The drug war has given the land of the free the highest incarceration 
rate in the world, with absolutely nothing to show for it. For the 
same reasons alcohol prohibition failed, the drug war has been doomed 
from the start. We're shortchanging our children's future by 
prioritizing incarceration over education.

This is, of course, an election year. The root cause of the punitive 
nanny state is political opportunism. Drug prohibition finances 
organized crime at home and terrorism abroad, which is then used by 
shameless politicians to justify throwing good money after bad policy.
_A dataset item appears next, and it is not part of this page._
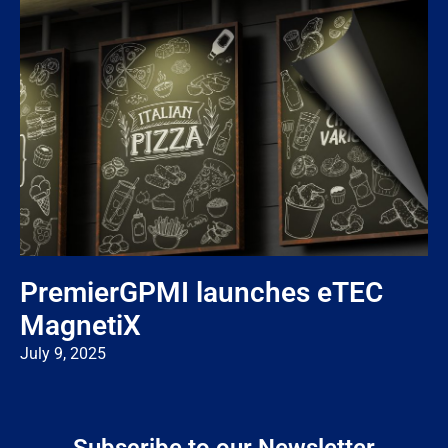
PremierGPMI launches eTEC
MagnetiX
July 9, 2025
Subscribe to our Newsletter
Banning the over-the-counter sale of synthetic marijuana is easily 
done. The feds have largely accomplished this already. Criminalizing 
users unnecessarily entails expanding big government. Thanks to 
education efforts, legal tobacco use has steadily declined, without 
any need to criminalize tobacco smokers.

More drug war is not the answer. A better solution is to ease 
penalties for natural marijuana. The use of synthetic marijuana is an 
unintended side effect of the war on real marijuana. Consumers are 
turning to potentially toxic drugs that are made in China and sold as 
research chemicals before being repackaged as incense for sale in the U.S.
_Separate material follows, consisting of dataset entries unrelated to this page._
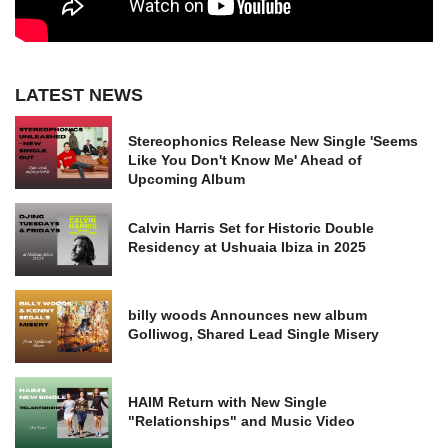
LATEST NEWS
Stereophonics Release New Single 'Seems
Like You Don't Know Me' Ahead of
Upcoming Album
Calvin Harris Set for Historic Double
Residency at Ushuaia Ibiza in 2025
billy woods Announces new album
Golliwog, Shared Lead Single Misery
HAIM Return with New Single
"Relationships" and Music Video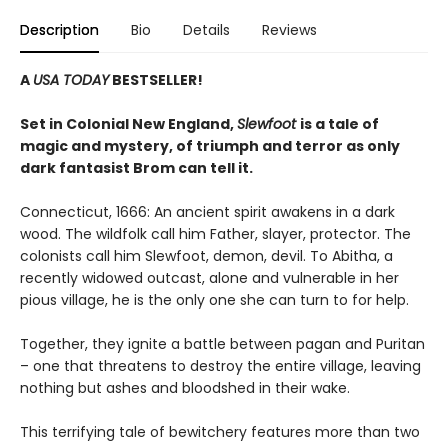
Description
Bio
Details
Reviews
A
USA TODAY
BESTSELLER!
Set in Colonial New England,
Slewfoot
is a tale of
magic and mystery, of triumph and terror as only
dark fantasist Brom can tell it.
Connecticut, 1666: An ancient spirit awakens in a dark
wood. The wildfolk call him Father, slayer, protector. The
colonists call him Slewfoot, demon, devil. To Abitha, a
recently widowed outcast, alone and vulnerable in her
pious village, he is the only one she can turn to for help.
Together, they ignite a battle between pagan and Puritan
– one that threatens to destroy the entire village, leaving
nothing but ashes and bloodshed in their wake.
This terrifying tale of bewitchery features more than two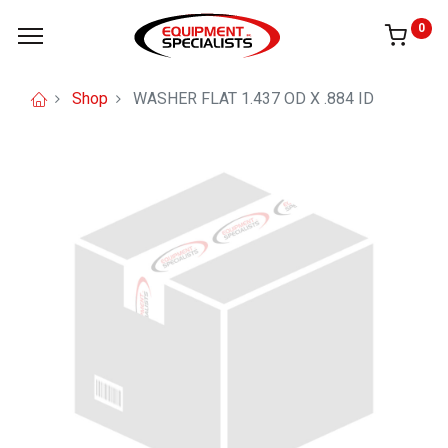
0
Shop
WASHER FLAT 1.437 OD X .884 ID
Virginia is about to embark on an endless cat-and-mouse game. Banning 
the over-the-counter sale of synthetics is one thing, but policing 
the Internet is another entirely. Chinese chemists will tweak 
formulas to stay one step ahead of the law and two steps ahead of the 
drug tests. New versions won't necessarily be safer.

It's long past time to stop pretending marijuana is more dangerous 
than legal alcohol, tobacco or prescription narcotics. Marijuana is 
not nearly as harmful (or exciting) as Virginia's criminal penalties 
suggest. Virginia legislators will be making changes to the state's 
Drug Control Act. Those changes should include marijuana decriminalization.